Many compounds can modulate the environment and be useful in the development of combination immunotherapy to elicit tumour-specific immunity. For example, the in-vivo administration of an antibody can be used to block CTLA4 (cytotoxic T-lymphocyte-associated antigen 4), an inhibitory receptor that dampens the ability of T cells to respond to antigen. The use of CTLA4 monoclonal antibodies alone can result in a 14% clinical response rate in advanced-stage melanoma.120
However, removal of natural toleragenic pathways does have toxic effects. Clinically significant enterocolitis occurred in more than 20% of patients. Notably, the antitumour response in those patients who developed enterocolitis was three times higher than those without toxic effects.120
At lower doses that do not induce lymphopenia or bone-marrow suppression, a growing number of chemotherapeutic drugs have been found to possess immune modulatory activities.121
For example, doxorubicin is an anthracycline antibiotic that can inhibit topoisomerases I and II, as well as DNA and RNA synthesis. The drug has also been shown to affect both the innate and adaptive immune responses. Doxorubicin can affect monocyte and macrophage activity, predominantly in an antigen-independent manner.122
Another commonly used drug, paclitaxel, is a dipertene plant product that binds to β tubulin, resulting in stabilisation of microtubules and G2/M-stage mitotic arrest. The immune effects of paclitaxel are mainly due to its lipopolysaccharide-like activity. Similar to lipopolysaccharide, paclitaxel can induce macrophages to secrete several proinflammatory cytokines, including IL1β, GM-CSF, TNFα, and nitric oxide.123
This effect is thought to occur because paclitaxel can interact with Toll-like receptor 4, triggering a danger signal and activating downstream signalling cascades, including MAPK (mitogen-activated protein kinase) and NFκB (nuclear factor κ B).124
Cytoxan pretreatment has been shown to overcome tolerance in various preclinical and clinical models.125,126
This effect could be due to the drug’s ability to decrease the secretion of inhibitory cytokines (TGFβ and IL10) by splenocytes, relieving T-cell suppression.127
Other reports also state that cytoxan can directly affect Treg cells.128
In addition to modulating tolerance, cytoxan can also aid in the expansion and survival of CD8+ memory cells,129
possibly by creating T-cell space after high-dose treatment.
Thus, both novel and standard compounds can be used to supplement treatments designed specifically to enhance tumour-specific cellular immunity.

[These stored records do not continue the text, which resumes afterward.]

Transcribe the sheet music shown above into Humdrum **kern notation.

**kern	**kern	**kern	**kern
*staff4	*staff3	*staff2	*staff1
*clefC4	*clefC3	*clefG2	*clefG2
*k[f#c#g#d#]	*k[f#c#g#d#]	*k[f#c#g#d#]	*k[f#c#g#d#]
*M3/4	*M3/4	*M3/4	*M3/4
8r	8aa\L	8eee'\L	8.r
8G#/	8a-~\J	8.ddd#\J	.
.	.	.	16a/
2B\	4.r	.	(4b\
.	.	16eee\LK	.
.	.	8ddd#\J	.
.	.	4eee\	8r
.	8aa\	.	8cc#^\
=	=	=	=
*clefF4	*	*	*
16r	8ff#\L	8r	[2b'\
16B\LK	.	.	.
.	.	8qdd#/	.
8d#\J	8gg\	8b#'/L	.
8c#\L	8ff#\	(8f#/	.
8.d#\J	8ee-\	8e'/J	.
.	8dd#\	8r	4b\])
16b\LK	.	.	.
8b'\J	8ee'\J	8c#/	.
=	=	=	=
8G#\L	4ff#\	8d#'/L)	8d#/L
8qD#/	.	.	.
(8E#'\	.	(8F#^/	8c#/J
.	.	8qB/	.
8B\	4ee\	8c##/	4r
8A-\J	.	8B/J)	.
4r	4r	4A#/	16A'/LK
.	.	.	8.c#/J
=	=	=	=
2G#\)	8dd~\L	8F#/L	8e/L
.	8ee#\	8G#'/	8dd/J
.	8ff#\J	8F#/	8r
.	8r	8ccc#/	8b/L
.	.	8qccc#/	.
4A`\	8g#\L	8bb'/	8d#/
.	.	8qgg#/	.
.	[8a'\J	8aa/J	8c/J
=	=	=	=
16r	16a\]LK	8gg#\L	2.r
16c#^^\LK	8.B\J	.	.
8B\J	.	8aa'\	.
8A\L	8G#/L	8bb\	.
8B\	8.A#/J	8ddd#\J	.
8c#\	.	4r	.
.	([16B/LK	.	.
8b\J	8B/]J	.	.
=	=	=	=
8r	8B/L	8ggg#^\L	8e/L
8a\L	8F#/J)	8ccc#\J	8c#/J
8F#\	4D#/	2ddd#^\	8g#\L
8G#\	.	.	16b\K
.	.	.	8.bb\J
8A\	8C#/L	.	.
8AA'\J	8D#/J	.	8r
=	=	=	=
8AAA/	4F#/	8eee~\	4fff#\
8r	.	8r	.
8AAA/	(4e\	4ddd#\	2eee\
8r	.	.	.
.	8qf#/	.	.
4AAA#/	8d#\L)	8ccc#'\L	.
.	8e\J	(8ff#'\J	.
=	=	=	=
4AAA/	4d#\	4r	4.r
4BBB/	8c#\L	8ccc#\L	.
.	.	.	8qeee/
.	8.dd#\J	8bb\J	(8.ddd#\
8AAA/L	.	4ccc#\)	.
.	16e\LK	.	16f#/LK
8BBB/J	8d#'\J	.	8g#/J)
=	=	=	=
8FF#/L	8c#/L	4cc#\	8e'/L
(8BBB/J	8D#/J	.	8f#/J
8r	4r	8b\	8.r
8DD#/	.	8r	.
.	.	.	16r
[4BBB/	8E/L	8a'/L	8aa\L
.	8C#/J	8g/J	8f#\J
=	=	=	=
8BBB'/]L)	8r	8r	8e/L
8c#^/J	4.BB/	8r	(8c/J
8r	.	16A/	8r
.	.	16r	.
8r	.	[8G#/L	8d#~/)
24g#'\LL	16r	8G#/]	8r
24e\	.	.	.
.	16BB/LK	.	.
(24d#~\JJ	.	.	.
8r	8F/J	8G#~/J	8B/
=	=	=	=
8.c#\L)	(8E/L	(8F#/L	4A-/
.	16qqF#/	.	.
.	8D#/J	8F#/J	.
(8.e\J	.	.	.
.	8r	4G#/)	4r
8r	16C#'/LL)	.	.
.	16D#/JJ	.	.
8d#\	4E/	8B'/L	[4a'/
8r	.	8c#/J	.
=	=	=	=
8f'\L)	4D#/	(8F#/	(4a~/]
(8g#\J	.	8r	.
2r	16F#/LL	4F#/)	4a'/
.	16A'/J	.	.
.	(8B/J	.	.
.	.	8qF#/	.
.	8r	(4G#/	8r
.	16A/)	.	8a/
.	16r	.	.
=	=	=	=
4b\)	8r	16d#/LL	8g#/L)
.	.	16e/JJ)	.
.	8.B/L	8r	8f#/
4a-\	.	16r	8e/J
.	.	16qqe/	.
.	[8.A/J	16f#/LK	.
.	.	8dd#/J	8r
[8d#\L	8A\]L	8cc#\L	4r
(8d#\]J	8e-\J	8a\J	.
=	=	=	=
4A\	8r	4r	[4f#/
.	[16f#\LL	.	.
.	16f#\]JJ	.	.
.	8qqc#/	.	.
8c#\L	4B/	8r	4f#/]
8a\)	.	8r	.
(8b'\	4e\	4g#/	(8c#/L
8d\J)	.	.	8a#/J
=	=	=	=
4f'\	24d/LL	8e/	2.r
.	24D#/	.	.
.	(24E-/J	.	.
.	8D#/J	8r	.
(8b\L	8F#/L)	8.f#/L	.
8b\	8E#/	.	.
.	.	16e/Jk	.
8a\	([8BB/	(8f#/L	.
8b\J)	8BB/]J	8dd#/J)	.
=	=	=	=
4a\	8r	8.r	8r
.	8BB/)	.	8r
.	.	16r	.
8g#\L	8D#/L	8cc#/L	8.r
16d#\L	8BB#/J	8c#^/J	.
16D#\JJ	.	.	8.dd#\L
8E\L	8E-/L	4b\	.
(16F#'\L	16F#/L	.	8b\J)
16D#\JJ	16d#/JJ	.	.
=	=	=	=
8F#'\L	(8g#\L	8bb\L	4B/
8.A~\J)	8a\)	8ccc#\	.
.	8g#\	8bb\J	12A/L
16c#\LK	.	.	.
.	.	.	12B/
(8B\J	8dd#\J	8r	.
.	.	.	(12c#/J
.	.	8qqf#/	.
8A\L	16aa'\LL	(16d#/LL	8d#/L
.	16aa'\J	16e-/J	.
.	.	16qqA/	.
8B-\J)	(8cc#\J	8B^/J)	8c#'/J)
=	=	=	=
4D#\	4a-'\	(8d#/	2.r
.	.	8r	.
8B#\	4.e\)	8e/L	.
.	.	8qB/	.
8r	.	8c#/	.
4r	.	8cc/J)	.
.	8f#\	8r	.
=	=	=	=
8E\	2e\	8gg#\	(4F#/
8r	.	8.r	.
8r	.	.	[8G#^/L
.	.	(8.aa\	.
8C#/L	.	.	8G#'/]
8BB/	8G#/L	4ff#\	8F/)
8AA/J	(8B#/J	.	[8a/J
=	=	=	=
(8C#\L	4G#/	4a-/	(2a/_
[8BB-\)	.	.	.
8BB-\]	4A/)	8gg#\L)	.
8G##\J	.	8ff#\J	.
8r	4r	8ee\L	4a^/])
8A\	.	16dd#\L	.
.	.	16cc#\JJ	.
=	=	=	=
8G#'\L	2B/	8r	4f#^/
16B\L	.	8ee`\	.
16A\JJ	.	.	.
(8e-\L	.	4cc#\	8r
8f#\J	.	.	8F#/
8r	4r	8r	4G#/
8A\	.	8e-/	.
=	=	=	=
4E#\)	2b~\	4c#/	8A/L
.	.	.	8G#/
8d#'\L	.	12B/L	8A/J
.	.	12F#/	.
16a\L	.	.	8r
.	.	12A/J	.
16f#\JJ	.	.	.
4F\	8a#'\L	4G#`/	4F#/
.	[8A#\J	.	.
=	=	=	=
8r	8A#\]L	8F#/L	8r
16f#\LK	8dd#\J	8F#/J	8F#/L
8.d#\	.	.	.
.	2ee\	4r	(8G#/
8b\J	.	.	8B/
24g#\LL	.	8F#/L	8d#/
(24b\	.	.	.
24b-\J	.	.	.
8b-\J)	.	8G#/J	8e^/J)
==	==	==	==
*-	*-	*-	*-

A combination of compounds that stimulate the appropriate T-cell populations as well as inhibit toleragenic mechanisms will probably yield the greatest clinical benefit.
Search strategy and selection criteria
We searched Medline (1990–2008) using search terms such as “T cell” and “cellular immunity” in combination with terms such as “cancer”, “tumor”, and “immune therapy”. We largely selected publications from the past 5 years, but did not exclude highly regarded older publications. We also searched the reference lists of articles identified by this search strategy and selected those we judged relevant. Review articles are cited to provide readers with more details and references if needed. Our reference list was modified on the basis of comments from peer-reviewers.